During constant force production tasks, changing the frequency of presentation of visual feedback has a major impact on the accuracy of task performance (Sosnoff and Newell 2005, 2006). These observations are particularly relevant to our comparison of the continuous and off-target feedback conditions. In the off-target condition, force drifts could be expected, similar to those mentioned earlier. The size of the target naturally limited the magnitude of those drifts, but it still allowed larger force deviations from the center of the target, resulting in larger VORT (as observed in our study). Deviations along the UCM could also take place, but these were unlikely to be corrected since, by definition, they had no effect on the salient performance variable. Presenting continuous feedback also allowed the subjects to show variable accuracy of performance: Some of the subjects could be happy simply to keep the cursor inside the target, while others could strive towards perfection and tried to keep the cursor as close to the center of the target as possible during the trials. This could be the reason for the larger across-subjects variability in VORT under the continuous feedback compared to the off-target feedback, although the average magnitude of VORT was larger in the latter condition.
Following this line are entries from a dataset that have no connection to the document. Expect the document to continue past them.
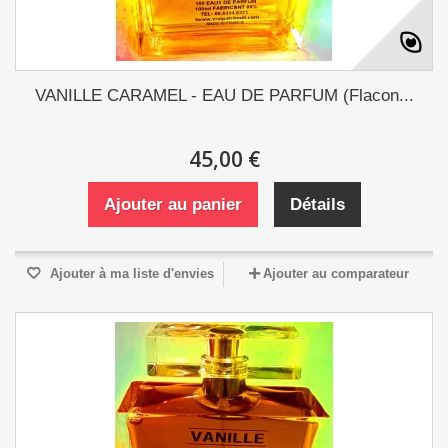
VANILLE CARAMEL - EAU DE PARFUM (Flacon...
45,00 €
Ajouter au panier
Détails
Ajouter à ma liste d'envies
Ajouter au comparateur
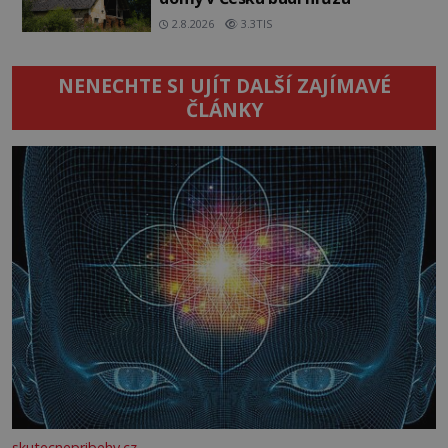
2.8.2026
3.3TIS
NENECHTE SI UJÍT DALŠÍ ZAJÍMAVÉ
ČLÁNKY
skutecnepribehy.cz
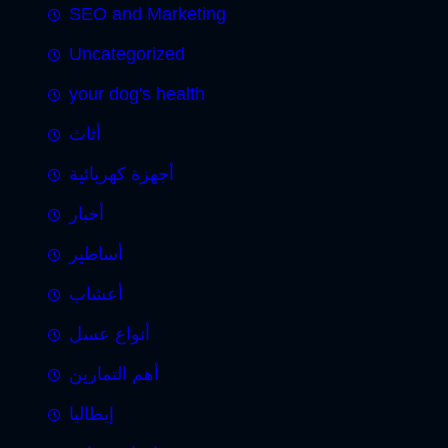
SEO and Marketing
Uncategorized
your dog's health
أثاث
أجهزة كهربائية
أخبار
أساطير
أعشاب
أنواع عسل
أهم التمارين
إيطاليا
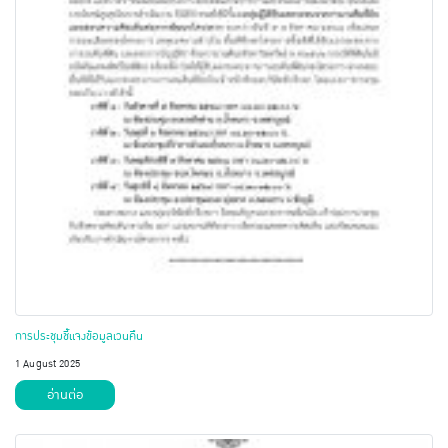
การประชุมชี้แจงข้อมูลเวนคืน
1 August 2025
อ่านต่อ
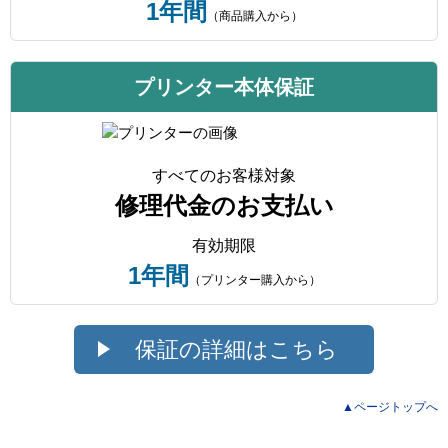
1年間
（商品購入から）
プリンター本体保証
すべてのお客様対象
修理代金のお支払い
有効期限
1年間
（プリンター購入から）
保証の詳細はこちら
▲ページトップへ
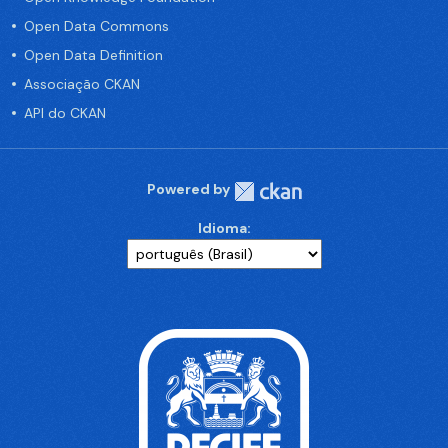
Open Data Commons
Open Data Definition
Associação CKAN
API do CKAN
Powered by
Idioma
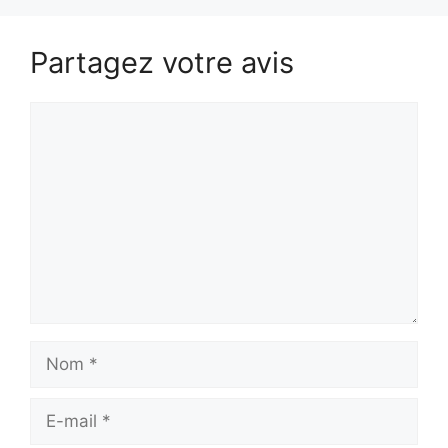
Partagez votre avis
Commentaire
Nom
E-
mail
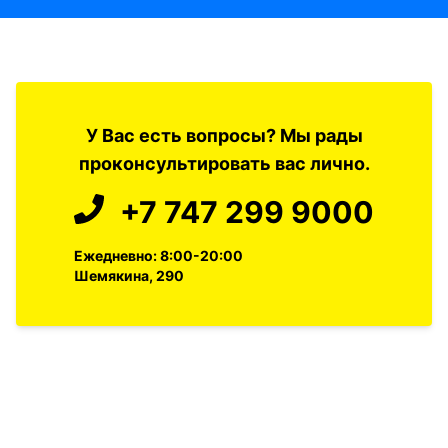
У Вас есть вопросы? Мы рады
проконсультировать вас лично.
+7 747 299 9000
Ежедневно: 8:00-20:00
Шемякина, 290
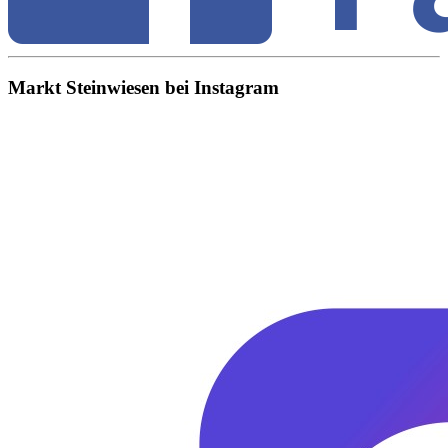
Markt Steinwiesen bei Instagram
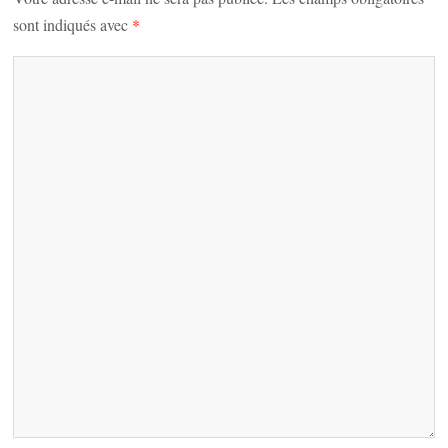
sont indiqués avec
*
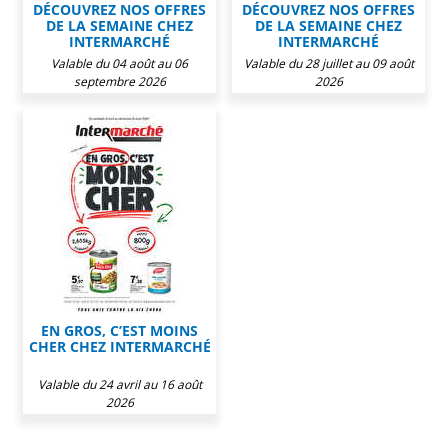
DÉCOUVREZ NOS OFFRES
DÉCOUVREZ NOS OFFRES
DE LA SEMAINE CHEZ
DE LA SEMAINE CHEZ
INTERMARCHÉ
INTERMARCHÉ
Valable du 04 août au 06
Valable du 28 juillet au 09 août
septembre 2026
2026
EN GROS, C’EST MOINS
CHER CHEZ INTERMARCHÉ
Valable du 24 avril au 16 août
2026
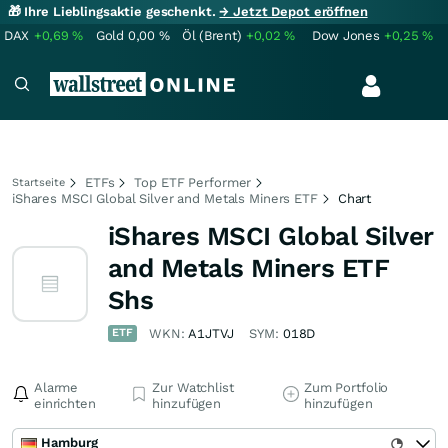
🎁 Ihre Lieblingsaktie geschenkt.
→ Jetzt Depot eröffnen
DAX
+0,69
%
Gold
0,00
%
Öl (Brent)
+0,02
%
Dow Jones
+0,25
%
ETFs
Top ETF Performer
Startseite
iShares MSCI Global Silver and Metals Miners ETF
Chart
iShares MSCI Global Silver
and Metals Miners ETF
Shs
ETF
WKN:
A1JTVJ
SYM:
018D
Alarme
Zur Watchlist
Zum Portfolio
einrichten
hinzufügen
hinzufügen
Hamburg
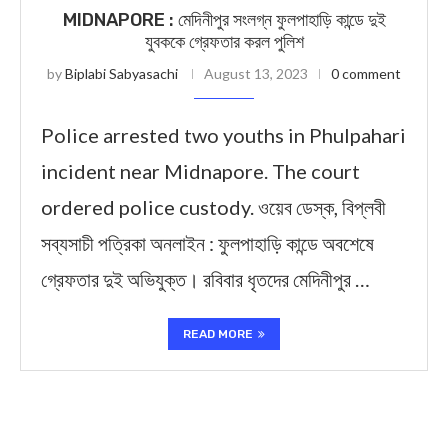
MIDNAPORE : মেদিনীপুর সংলগ্ন ফুলপাহাড়ি কান্ডে দুই
যুবককে গ্রেফতার করল পুলিশ
by
Biplabi Sabyasachi
August 13, 2023
0 comment
Police arrested two youths in Phulpahari
incident near Midnapore. The court
ordered police custody. ওয়েব ডেস্ক, বিপ্লবী
সব্যসাচী পত্রিকা অনলাইন : ফুলপাহাড়ি কান্ডে অবশেষে
গ্রেফতার দুই অভিযুক্ত। রবিবার ধৃতদের মেদিনীপুর …
READ MORE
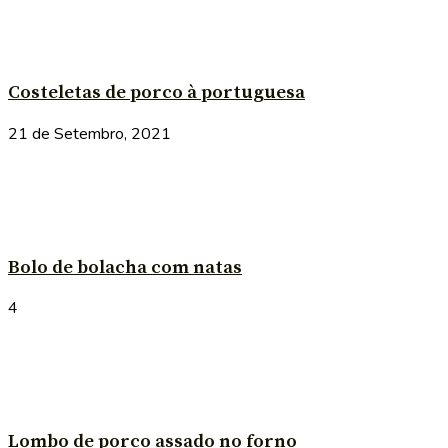
Costeletas de porco à portuguesa
21 de Setembro, 2021
Bolo de bolacha com natas
4
Lombo de porco assado no forno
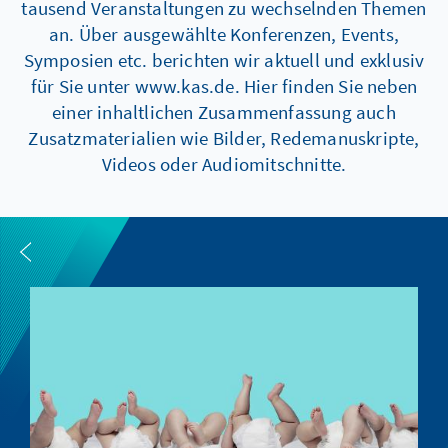
tausend Veranstaltungen zu wechselnden Themen
an. Über ausgewählte Konferenzen, Events,
Symposien etc. berichten wir aktuell und exklusiv
für Sie unter www.kas.de. Hier finden Sie neben
einer inhaltlichen Zusammenfassung auch
Zusatzmaterialien wie Bilder, Redemanuskripte,
Videos oder Audiomitschnitte.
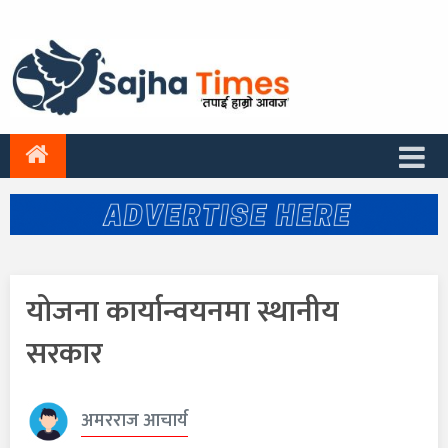
योजना कार्यान्वयनमा स्थानीय
सरकार
अमरराज आचार्य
The control of force under the off-target visual feedback can be seen as consisting of two qualitatively different phases. When the cursor was inside the target, the feedback loop was ineffective, and force drifts similar to those described earlier could be expected over variable time intervals that took the cursor to reach the border of the target. When the cursor exited the target zone, visual feedback-based corrections were expected to bring the cursor back into the target. This type of control can be compared to the concept of intermittent control suggested for a range of actions from balancing an inverted pendulum with the hand to the control of posture during quiet standing (Bottaro et al. 2005; Loram et al. 2006; Gawthorpe et al. 2011).

It is of interest that the differences between the continuous and off-target feedback conditions were seen in all the variance variables, including VTOT, at the higher level of the hierarchy, i.e., when computed with respect to FTOT as the sum of two FHAND variables (Figs. 5, 6, and 7). These differences in VTOT and VUCM disappeared when analysis was performed at the lower level, i.e., when these indices were computed with respect to each FHAND as the sum of the forces produced by the index and middle fingers of the corresponding hand. The effects were seen, however, for VORT reflecting the continuous vs. intermittent control. These findings emphasize the role of VORT modulation at the lower level as a factor defining the range of VUCM at the higher level, as confirmed by the statistically significant correlations between these variables found in Fig. 7.